Mercury (Hobart)

Acclaim for pain control advances

- CHRISTOPHE­R TESTA

LIFE on a RAAF base in the Northern Territory in the years post-Cyclone Tracy would prepare most people for many things.

For Dr George Merridew, they were the formative years of a specialist medical career that led to him introducin­g an invaluable cancer pain management technique to Tasmania and revolution­ising the way inter-hospital transfers for the critically ill took place in the state.

Devonport-born Dr Merridew has been made a Member of the Order of Australia for his services to surgical and obstetric anaesthesi­a.

He became a member of the permanent air force in 1970, finished his medicine and surgery degree at the University of Tasmania two years later, and embarked on a career in anaesthesi­a that would see him work in the UK, Hong Kong and the US, before the pull of home became too much to resist.

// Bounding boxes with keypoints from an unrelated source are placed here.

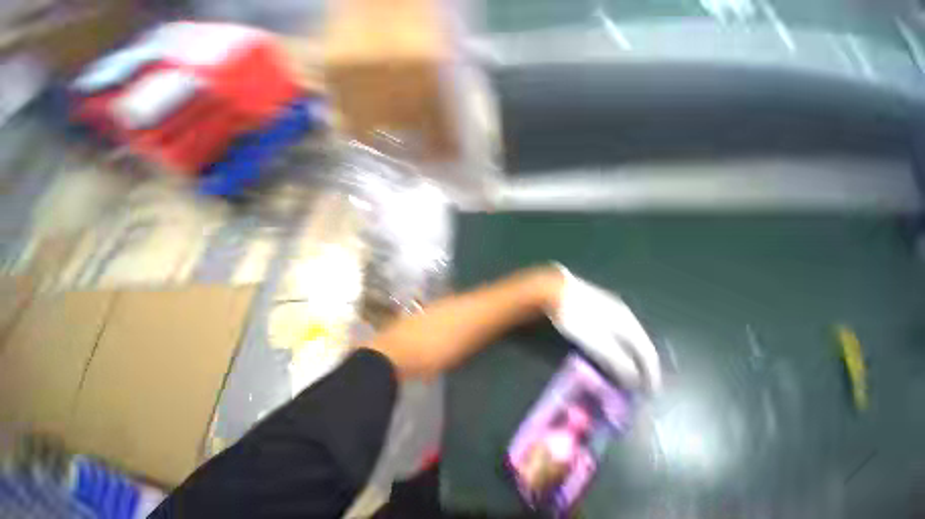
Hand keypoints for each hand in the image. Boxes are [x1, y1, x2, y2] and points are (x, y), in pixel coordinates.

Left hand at [548, 265, 661, 392]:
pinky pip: (614, 328)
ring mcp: (609, 305)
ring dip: (629, 353)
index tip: (650, 392)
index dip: (651, 374)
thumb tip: (635, 380)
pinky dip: (617, 342)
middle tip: (639, 383)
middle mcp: (624, 312)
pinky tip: (609, 347)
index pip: (648, 352)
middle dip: (641, 364)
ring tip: (625, 369)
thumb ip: (618, 361)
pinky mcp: (595, 303)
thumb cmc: (576, 318)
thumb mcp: (597, 343)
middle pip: (639, 343)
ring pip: (627, 334)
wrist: (554, 289)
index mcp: (629, 322)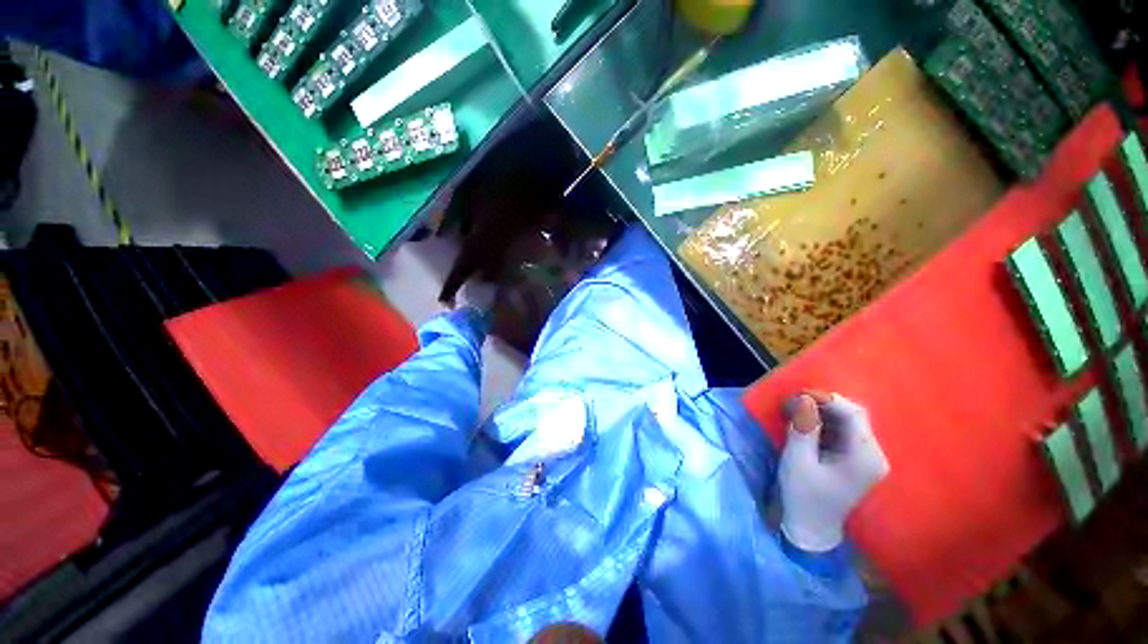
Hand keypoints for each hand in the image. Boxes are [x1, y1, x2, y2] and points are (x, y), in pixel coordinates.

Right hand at [778, 392, 889, 551]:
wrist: (811, 528)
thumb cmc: (803, 496)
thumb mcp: (798, 461)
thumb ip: (803, 429)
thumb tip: (804, 399)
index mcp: (865, 457)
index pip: (854, 414)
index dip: (827, 399)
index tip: (798, 394)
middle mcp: (873, 454)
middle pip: (854, 415)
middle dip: (823, 404)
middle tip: (793, 402)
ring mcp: (866, 457)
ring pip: (847, 421)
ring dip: (821, 411)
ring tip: (794, 409)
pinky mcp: (855, 459)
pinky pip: (843, 430)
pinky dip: (823, 422)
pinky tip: (805, 422)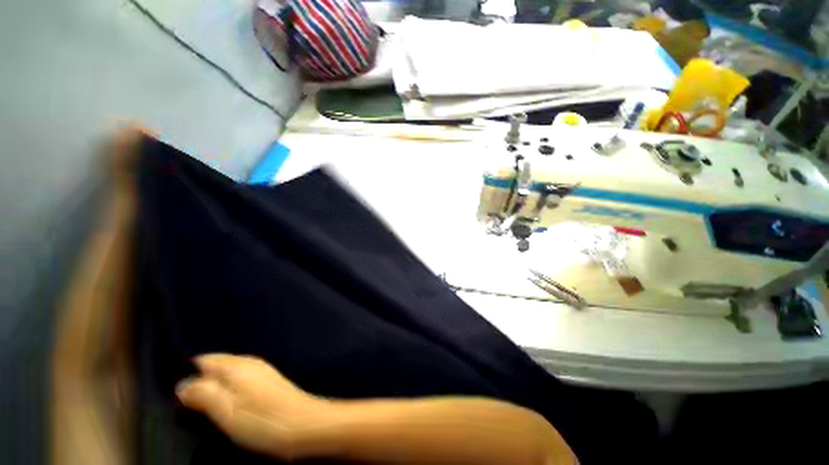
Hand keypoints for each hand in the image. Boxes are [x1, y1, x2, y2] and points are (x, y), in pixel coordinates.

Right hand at [176, 354, 332, 460]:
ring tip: (205, 411)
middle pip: (217, 367)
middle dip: (201, 383)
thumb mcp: (225, 410)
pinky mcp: (269, 383)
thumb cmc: (261, 420)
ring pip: (229, 375)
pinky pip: (242, 382)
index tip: (177, 396)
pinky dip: (230, 393)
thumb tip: (181, 385)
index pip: (205, 360)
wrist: (303, 424)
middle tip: (189, 408)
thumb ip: (202, 394)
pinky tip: (229, 408)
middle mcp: (250, 363)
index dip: (188, 375)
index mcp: (237, 365)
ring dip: (216, 389)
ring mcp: (262, 372)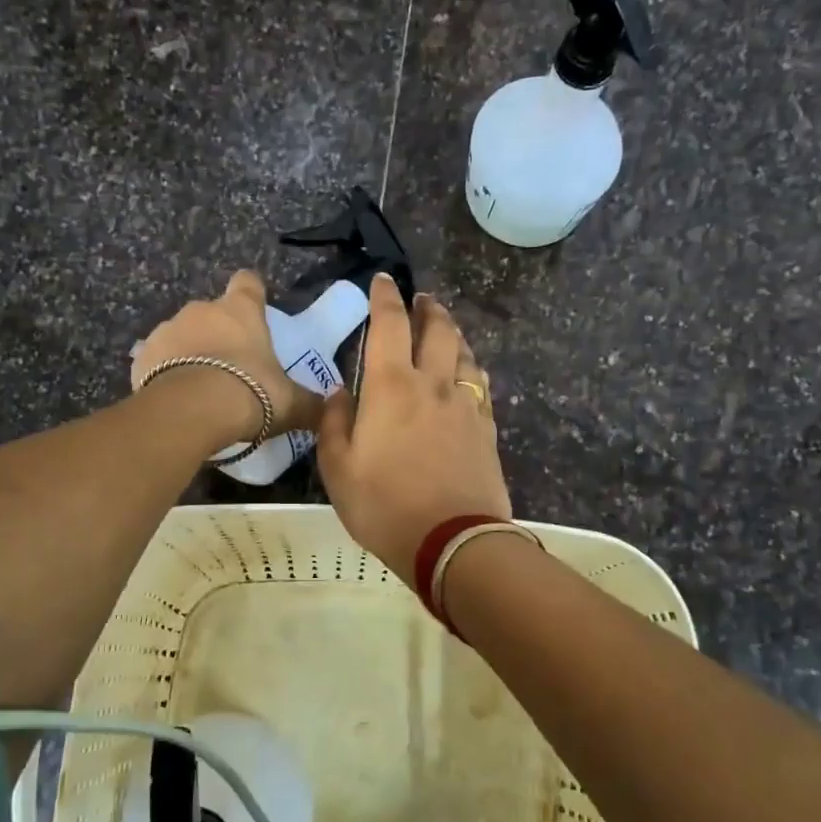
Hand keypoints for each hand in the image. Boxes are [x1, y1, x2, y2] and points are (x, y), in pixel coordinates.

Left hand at [131, 271, 323, 445]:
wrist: (192, 412)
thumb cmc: (251, 394)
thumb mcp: (290, 403)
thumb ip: (310, 404)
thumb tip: (330, 409)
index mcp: (241, 311)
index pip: (248, 283)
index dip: (253, 294)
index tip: (257, 310)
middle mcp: (202, 310)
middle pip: (212, 313)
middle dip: (220, 334)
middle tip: (233, 367)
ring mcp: (167, 330)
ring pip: (182, 335)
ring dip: (190, 353)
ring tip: (202, 388)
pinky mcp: (142, 356)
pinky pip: (157, 360)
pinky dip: (166, 374)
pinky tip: (177, 398)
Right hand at [318, 273, 510, 577]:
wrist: (452, 540)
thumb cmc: (384, 505)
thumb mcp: (337, 468)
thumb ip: (333, 422)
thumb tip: (338, 391)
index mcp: (391, 386)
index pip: (390, 324)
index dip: (385, 297)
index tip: (384, 280)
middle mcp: (433, 384)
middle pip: (438, 330)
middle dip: (429, 308)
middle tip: (422, 300)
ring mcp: (465, 405)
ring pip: (465, 354)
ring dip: (454, 334)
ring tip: (446, 331)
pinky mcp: (487, 428)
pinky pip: (481, 385)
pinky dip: (471, 369)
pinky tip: (468, 375)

Dr Merridew put in for jobs at the Launceston General and Royal Hobart hospitals, being “saved from what would have been a difficult decision by someone else getting the Hobart one”.

Early in his time at the LGH, he became the first Tasmanian to demonstrat­e the usefulness of administer­ing local anaesthesi­a under the skin in cancer treatment, a technique that was becoming increasing­ly used for pain management in the UK and at some major hospitals at the time.

“In selected cases, it’s really helpful because all the easier things to do have failed by then,” he said.

Practising a branch of medicine Dr Merridew said was not well understood even by other medical profession­als has its challenges, not least the risks of what is effectivel­y “controlled poisoning” of a patient.

“There’s no such thing as safety in anaesthesi­a until after the event,” he said.

Dr Merridew also served as a long-term board member of the Tasmanian Royal Flying Doctor Service.